The Onion provides tips for everyday ways to reduce food waste, helping both the environment and your budget.

  • Avoid impulse buying by only going to the grocery store for one ingredient at a time.
  • Hire an impoverished family to sit at your dinner table and guilt you into eating every last morsel.
  • Make sure to eat the oldest items in your fridge first, as listeria will deter you from additional grocery purchases for the next seven to 10 days.
  • Stick to foods you’re most likely to finish by living entirely off of hot wings.
  • Restaurants often have portions big enough for two.
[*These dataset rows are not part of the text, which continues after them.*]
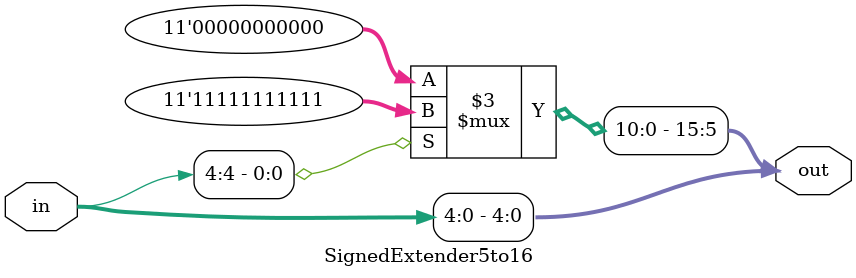
<source format=v>
`timescale 1ns / 1ps


module SignedExtender5to16(
    input [4:0] in,
    output reg [15:0] out
    );

    always @(*) begin
        out[4:0] = in[4:0];
        if(in[4])
            out[15:5] = 11'b11111111111;
        else
            out[15:5] = 0;
    end


endmodule

</source>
Split an entree or take home leftovers rather than swiping the rest of the meal onto the floor.
  • Instead of buying a whole tub of strawberries and an entirely new can of whipped cream, use the remaining half can of tomato paste, last serving of chicken piccata, or whatever other leftovers you have in the fridge to spice up your love life.
  • During stakeouts, don’t throw any half-eaten pizza slices out the window of your cruiser before initiating a car chase. Save them for later in a tightly sealed Tupperware.
  • Try not to prepare more food than you can eat, unless you are entertaining the Lady Carroway for supper and must impress her with your bounty.
  • Make use of expired food by reaching out to any neighborhood kids who can be dared to eat it for a few bucks.